A Zen Story on ‘looking’

The Disciple (Rakhi Varma, 2020)

There was, once upon an old, old time, a Zen Master who was both revered and feared throughout the land in Japan. It was said that if there was ever a master artist, it was he. Rumour had it that he could teach a stone to paint. At the same time, a talented young painter in a far away town heard these tales about the master. He was filled with the urge to become his apprentice. He had already built himself a small reputation and thought that the great master might impart to his art some final finesse, teach him some tricks, which would benefit him greatly. The idea grew on him. One day, having made up his mind, he set off to the remote mountain village where the master dwelt.

In due course, he found himself in the master’s presence. The master looked nothing like the flamboyant character of his stories. Just an ordinary looking fat old man he was. Anyhow, the young man conveyed to the master his wish to polish his already vast pool of skills under the great man’s guidance. The master, who usually chased such aspirants away, took one look at him and accepted him as his disciple. One doesn’t know what he saw.

When the student is ready, the master appears.
– Buddhist Proverb

“Go and paint me a sleeping sow,” ordered the master, starting off the class immediately. Delighted at such an easy assignment, the young painter set off promptly. Loitering in the quiet village, he came across some sows, female swine, sleeping in the mud. They suited his requirement perfectly and he settled himself down to paint. It was nothing. Before the day was out, he was done.

He walked back to the master’s hut on the hill, happy and whistling, eager to show off his work. “Master…”, he said and bent low, offering his painting to the wise man, waiting to hear special praise. The very next moment, he saw his painting being hurled right outside the window, down the steep, green curve of the hill. Aghast, he looked at his mentor. Too stricken to speak. The master repeated the order, “Paint me a sleeping sow.”

Bewildered, the man staggered out of the compound, satchel in hand. “Did I paint too many sows? Did the master just ask for one? Was it the angle, perhaps? Or, may be, the light? No answers came. But he was quite confident that he could do an infinitely better job, whatever may have been the fault. Off he went the next morning and soon found some sows sleeping by a pond. He painted again. On second thoughts, he painted two more. And a fourth one. All from different angles, different gradients of light and colour. Whatever he could think of as an improvement upon his previous attempt. It took him three days but he thought nothing of it. He was never one to shy away from hard work.
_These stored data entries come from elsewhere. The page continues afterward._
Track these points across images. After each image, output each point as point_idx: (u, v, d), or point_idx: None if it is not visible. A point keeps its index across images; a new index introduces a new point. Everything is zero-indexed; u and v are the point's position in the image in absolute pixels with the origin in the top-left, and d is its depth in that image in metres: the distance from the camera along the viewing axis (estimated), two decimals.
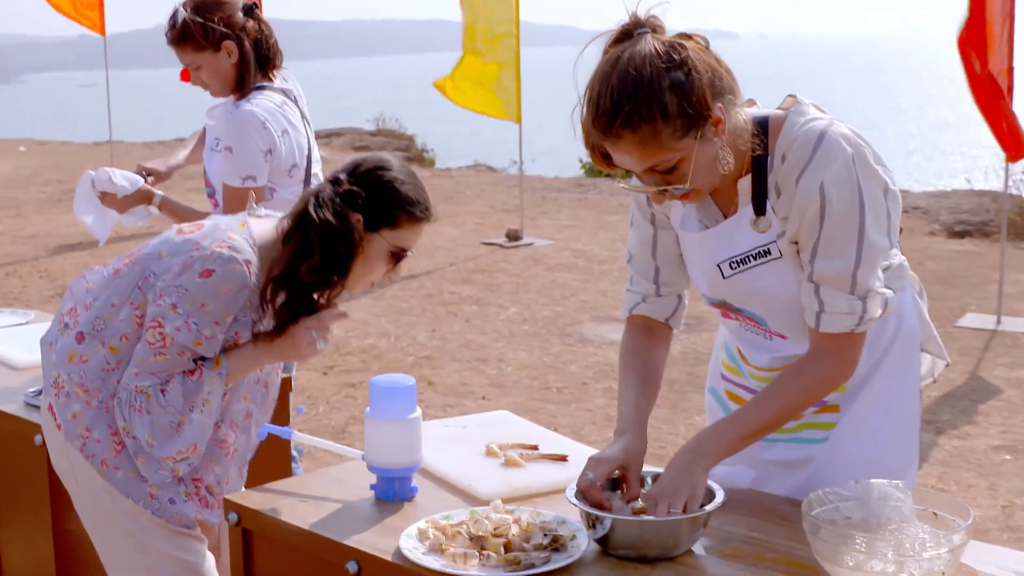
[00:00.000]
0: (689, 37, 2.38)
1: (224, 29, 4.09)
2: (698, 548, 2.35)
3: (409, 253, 2.90)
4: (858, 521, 2.27)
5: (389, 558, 2.34)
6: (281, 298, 2.83)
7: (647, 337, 2.76)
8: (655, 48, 2.32)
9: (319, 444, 2.95)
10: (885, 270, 2.50)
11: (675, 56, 2.32)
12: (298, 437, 2.93)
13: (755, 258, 2.51)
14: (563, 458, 2.85)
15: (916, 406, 2.69)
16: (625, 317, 2.81)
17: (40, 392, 3.43)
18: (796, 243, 2.46)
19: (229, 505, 2.70)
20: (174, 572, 2.93)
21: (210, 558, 2.99)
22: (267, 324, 2.89)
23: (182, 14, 4.06)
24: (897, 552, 2.13)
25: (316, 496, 2.68)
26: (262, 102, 4.09)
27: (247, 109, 4.05)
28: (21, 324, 4.43)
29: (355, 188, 2.81)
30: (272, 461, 3.48)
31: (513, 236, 12.14)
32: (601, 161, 2.45)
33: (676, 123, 2.31)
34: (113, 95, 15.99)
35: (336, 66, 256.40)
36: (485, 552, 2.29)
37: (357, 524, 2.52)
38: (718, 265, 2.56)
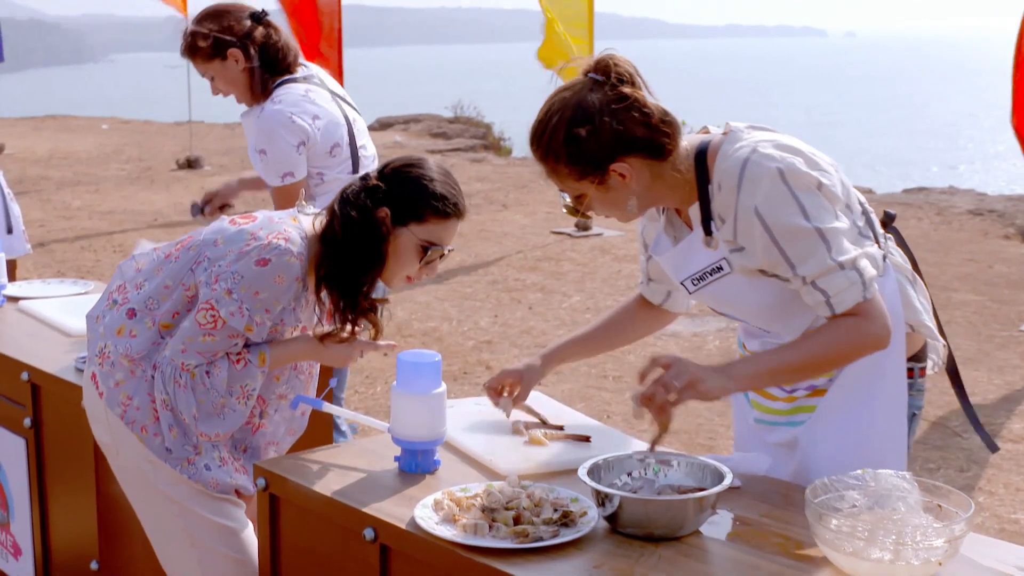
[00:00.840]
0: (634, 88, 2.59)
1: (228, 37, 4.19)
2: (705, 529, 2.41)
3: (446, 250, 2.97)
4: (863, 510, 2.32)
5: (404, 526, 2.42)
6: (334, 297, 2.94)
7: (636, 306, 3.13)
8: (575, 100, 2.58)
9: (348, 415, 3.04)
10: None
11: (585, 113, 2.57)
12: (328, 407, 3.01)
13: (711, 274, 2.72)
14: (586, 439, 2.91)
15: (901, 389, 2.74)
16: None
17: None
18: (763, 271, 2.63)
19: (258, 471, 2.79)
20: (215, 537, 3.03)
21: (249, 524, 3.09)
22: (310, 317, 3.04)
23: (188, 27, 4.19)
24: (896, 541, 2.17)
25: (342, 465, 2.76)
26: (286, 96, 4.20)
27: (272, 109, 4.18)
28: (80, 294, 4.56)
29: (380, 184, 2.91)
30: (315, 433, 3.56)
31: (583, 226, 12.17)
32: None
33: (569, 168, 2.61)
34: (195, 76, 16.22)
35: (419, 53, 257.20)
36: (495, 524, 2.36)
37: (378, 493, 2.60)
38: (683, 283, 2.78)
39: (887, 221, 2.84)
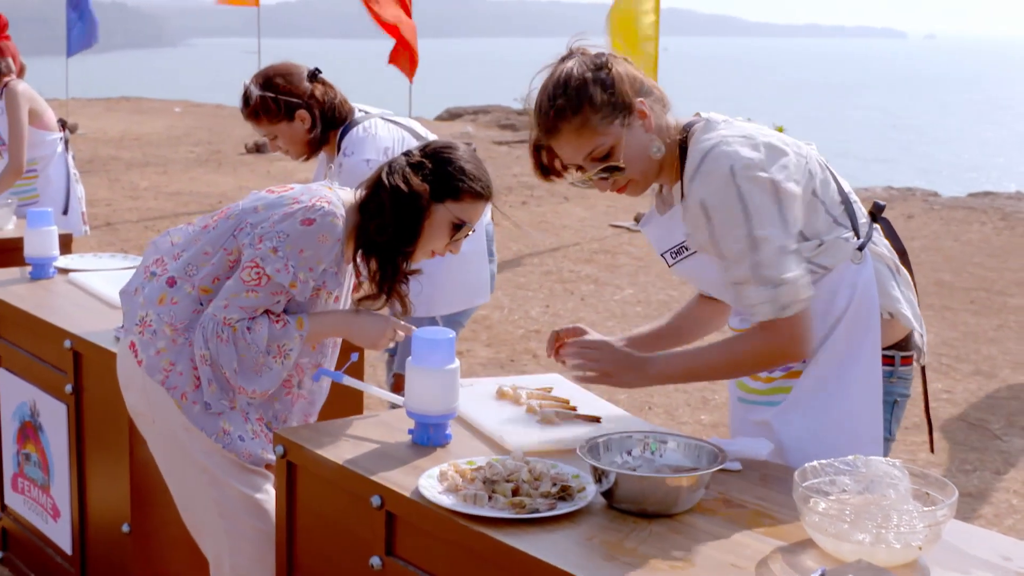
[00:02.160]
0: (614, 56, 2.80)
1: (295, 100, 4.28)
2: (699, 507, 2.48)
3: (472, 230, 3.13)
4: (853, 495, 2.37)
5: (408, 495, 2.51)
6: (373, 265, 3.08)
7: (697, 301, 3.20)
8: (581, 61, 2.77)
9: (365, 388, 3.14)
10: (817, 248, 2.74)
11: (598, 62, 2.76)
12: (348, 380, 3.11)
13: (683, 251, 2.84)
14: (597, 419, 2.99)
15: (876, 375, 2.80)
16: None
17: None
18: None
19: (278, 439, 2.90)
20: (244, 508, 3.13)
21: (274, 495, 3.18)
22: (346, 286, 3.17)
23: (254, 92, 4.25)
24: (878, 524, 2.22)
25: (358, 436, 2.86)
26: (353, 145, 4.31)
27: (350, 162, 4.26)
28: (129, 268, 4.69)
29: (424, 160, 3.06)
30: (344, 403, 3.66)
31: (641, 220, 12.22)
32: (540, 173, 2.87)
33: (603, 110, 2.72)
34: (268, 61, 16.43)
35: (492, 45, 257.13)
36: (495, 495, 2.45)
37: (388, 463, 2.69)
38: (663, 255, 2.91)
39: (876, 212, 2.91)
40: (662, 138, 2.79)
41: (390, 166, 3.09)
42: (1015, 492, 5.69)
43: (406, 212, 3.04)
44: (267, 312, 3.01)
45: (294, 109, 4.28)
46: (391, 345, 3.20)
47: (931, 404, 6.43)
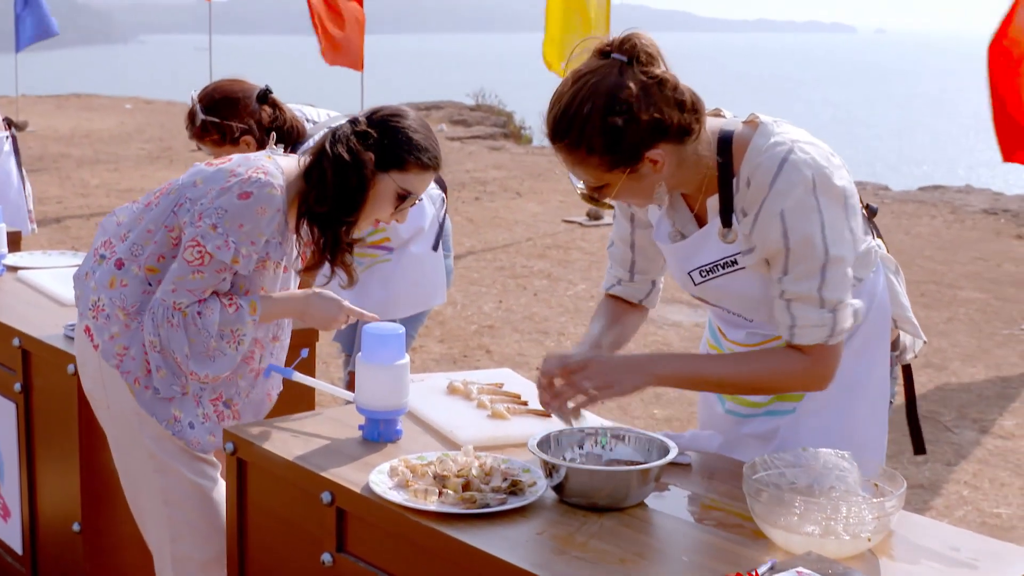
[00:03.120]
0: (665, 70, 2.47)
1: (241, 125, 4.13)
2: (651, 502, 2.48)
3: (418, 199, 3.10)
4: (802, 487, 2.38)
5: (359, 491, 2.50)
6: (316, 234, 3.05)
7: (620, 304, 2.97)
8: (607, 87, 2.43)
9: (316, 385, 3.13)
10: (858, 259, 2.62)
11: (620, 99, 2.42)
12: (298, 377, 3.10)
13: (723, 267, 2.64)
14: (548, 414, 2.98)
15: (886, 383, 2.78)
16: (604, 293, 3.01)
17: None
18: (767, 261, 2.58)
19: (227, 435, 2.88)
20: (189, 495, 3.12)
21: (221, 483, 3.18)
22: (293, 254, 3.14)
23: (199, 115, 4.11)
24: (827, 516, 2.24)
25: (308, 433, 2.85)
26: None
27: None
28: (78, 265, 4.65)
29: (370, 130, 3.02)
30: (297, 398, 3.64)
31: (594, 215, 12.24)
32: None
33: (602, 159, 2.47)
34: (219, 58, 16.36)
35: (442, 40, 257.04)
36: (445, 490, 2.44)
37: (338, 460, 2.68)
38: (689, 273, 2.71)
39: (870, 215, 2.81)
40: (696, 161, 2.55)
41: (334, 134, 3.03)
42: (965, 483, 5.74)
43: (348, 182, 2.99)
44: (218, 296, 2.98)
45: (240, 135, 4.15)
46: (343, 326, 3.19)
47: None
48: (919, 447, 3.01)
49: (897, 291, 2.79)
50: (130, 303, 3.03)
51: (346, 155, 2.98)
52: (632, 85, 2.42)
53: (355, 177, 2.99)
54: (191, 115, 4.17)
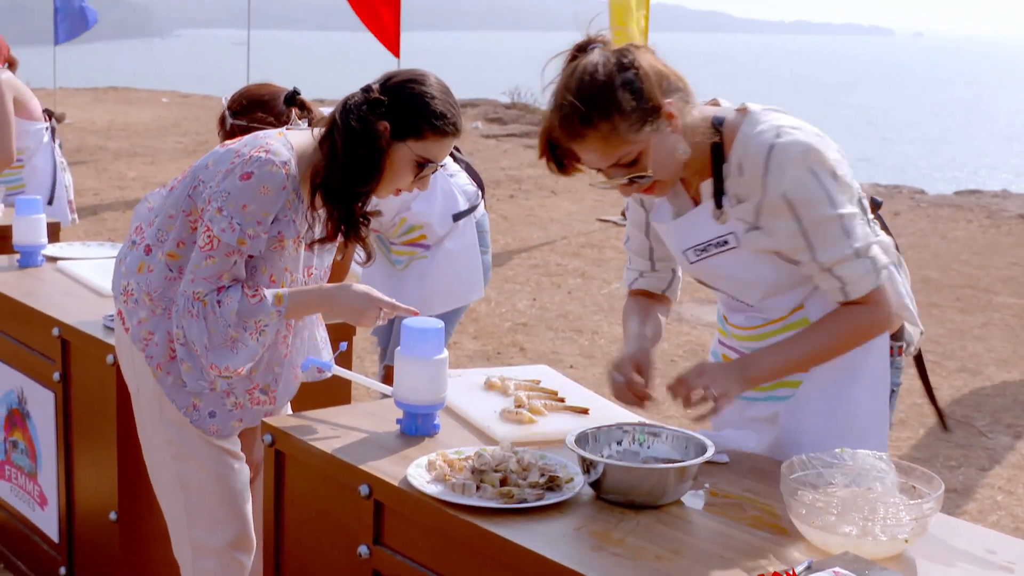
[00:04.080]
0: (638, 47, 2.64)
1: (267, 128, 4.04)
2: (687, 500, 2.49)
3: (440, 166, 3.06)
4: (840, 488, 2.39)
5: (396, 484, 2.52)
6: (329, 208, 3.00)
7: (646, 298, 3.07)
8: (606, 56, 2.60)
9: (355, 378, 3.14)
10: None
11: (624, 60, 2.58)
12: (336, 370, 3.11)
13: (716, 247, 2.75)
14: (585, 411, 3.00)
15: (884, 371, 2.80)
16: (627, 291, 3.10)
17: None
18: (777, 252, 2.69)
19: (265, 427, 2.90)
20: (206, 481, 3.14)
21: (243, 473, 3.20)
22: (315, 231, 3.08)
23: (228, 119, 4.08)
24: (865, 517, 2.24)
25: (346, 426, 2.86)
26: None
27: None
28: (115, 257, 4.68)
29: (383, 97, 2.95)
30: (333, 391, 3.66)
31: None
32: (557, 169, 2.71)
33: (631, 117, 2.56)
34: (257, 53, 16.40)
35: (479, 38, 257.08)
36: (483, 485, 2.45)
37: (376, 453, 2.69)
38: (684, 252, 2.81)
39: (874, 208, 2.87)
40: (689, 135, 2.64)
41: (345, 103, 2.97)
42: (1000, 488, 5.72)
43: (360, 154, 2.93)
44: (242, 285, 2.96)
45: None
46: (379, 323, 3.09)
47: (916, 402, 6.45)
48: (944, 424, 3.24)
49: (897, 280, 2.81)
50: (154, 288, 3.04)
51: (356, 124, 2.92)
52: (619, 53, 2.60)
53: (365, 147, 2.92)
54: (221, 120, 4.19)
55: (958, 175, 26.52)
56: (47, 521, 4.04)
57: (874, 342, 2.77)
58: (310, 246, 3.09)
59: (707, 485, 2.57)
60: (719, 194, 2.71)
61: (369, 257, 3.16)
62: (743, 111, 2.70)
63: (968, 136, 40.45)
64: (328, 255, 3.25)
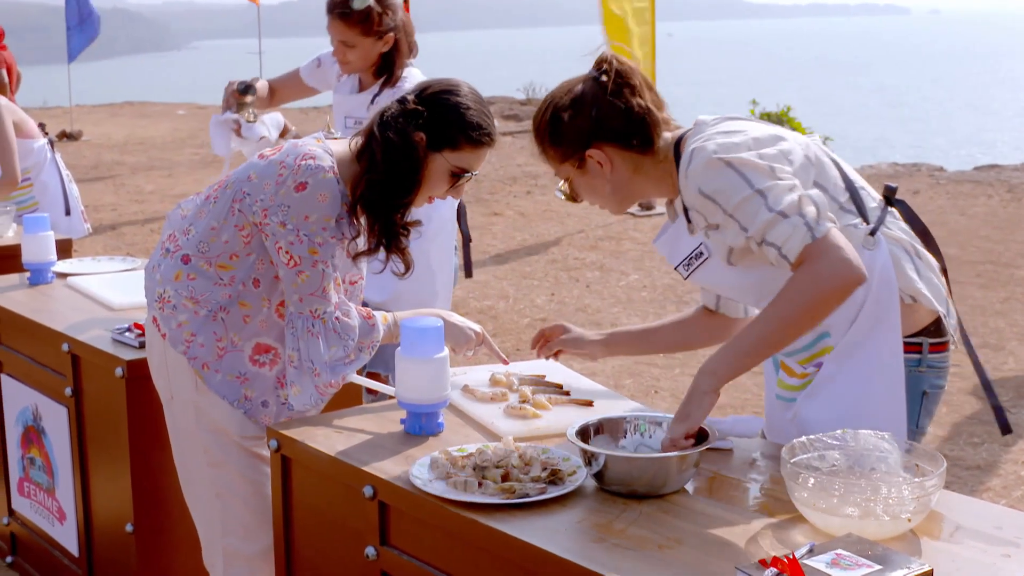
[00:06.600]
0: (625, 83, 2.79)
1: (392, 23, 4.60)
2: (689, 487, 2.48)
3: (473, 175, 3.06)
4: (843, 469, 2.38)
5: (399, 484, 2.52)
6: (369, 220, 3.02)
7: (700, 313, 3.21)
8: (569, 88, 2.82)
9: (359, 381, 3.14)
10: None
11: (572, 99, 2.80)
12: (352, 377, 3.11)
13: (695, 259, 2.86)
14: (589, 403, 2.99)
15: (898, 360, 2.73)
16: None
17: (126, 330, 3.69)
18: (732, 248, 2.73)
19: (271, 433, 2.91)
20: (240, 490, 3.13)
21: None
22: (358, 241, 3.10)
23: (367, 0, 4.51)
24: (867, 497, 2.22)
25: (350, 428, 2.87)
26: (415, 80, 4.48)
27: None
28: (127, 271, 4.72)
29: (419, 108, 2.97)
30: (341, 400, 3.67)
31: (646, 205, 12.21)
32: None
33: (554, 150, 2.84)
34: (269, 61, 16.47)
35: (492, 36, 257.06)
36: (485, 481, 2.45)
37: (379, 454, 2.70)
38: (676, 268, 2.91)
39: (889, 195, 2.82)
40: (662, 159, 2.80)
41: (383, 115, 2.99)
42: (1023, 464, 5.69)
43: (400, 165, 2.95)
44: (356, 308, 3.00)
45: (388, 31, 4.59)
46: (468, 354, 3.27)
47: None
48: (1004, 426, 3.01)
49: (905, 267, 2.75)
50: (199, 293, 3.01)
51: (395, 137, 2.94)
52: (588, 91, 2.79)
53: (405, 160, 2.95)
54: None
55: (978, 151, 26.40)
56: (66, 535, 4.06)
57: (884, 332, 2.70)
58: (354, 257, 3.10)
59: (710, 472, 2.56)
60: (686, 210, 2.80)
61: (408, 268, 3.15)
62: (694, 125, 2.80)
63: (987, 111, 40.24)
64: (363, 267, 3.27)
When the paintings were ready, he returned and offered them to the master. And waited. The master took a second each to look at all of them, and, without a word, threw them out of the window once again. The man rushed forward, horrified, as if to save them. Little bits of white twirling down to the endless bottom. “You have lost nothing. They are no use,” said the master in his serene voice. “Paint me a sleeping sow. Go.”

Day after day, he went and sat with sows. He looked and he looked, and he painted nothing but sleeping sows. He gave up food and drink. He forgot to bathe. He went mad. It went on for days. For months. Through rain and thunder. But, the master would throw his paintings, tear them up, crumple them. Not one painting met his expectations. And the young man’s confidence dropped to his bootlaces. He had nothing left but his battered self, as vulnerable as an open field.

We are all broken… that’s how the light gets in.”
– Ernst Hemingway

Sohbat (Rakhi Varma, 2020)

So came the glorious moment when he could not take it any more. Riddled with anxiety and frustration, he flew into the master’s room in the middle of the night and cried out: “What is wrong with my paintings? I have done all I can. Now, I need to know! Tell me, master!”

Ah…the necessary anger… The master smiled a smile of deep satisfaction. “At last you found it in you to ask the right question. What took you so long…?”  He asked, not for the answer, but for the impact. The painter frowned, taken aback. The master said, “I asked you to paint me a ‘sleeping’ sow. Not a ‘dead’ sow. The two are not the same. All your sows were great, but seemed dead.”

At that moment the young painter experienced satori.

“It’s not what you look at that matters, it’s what you see.”
Henry David Thoreau

You only see what you are. To see the other, a sleeping sow, a bird, a tree, a beloved, you have to become it. It needs emptying. When the young painter was emptied of his ego, he became a true artist.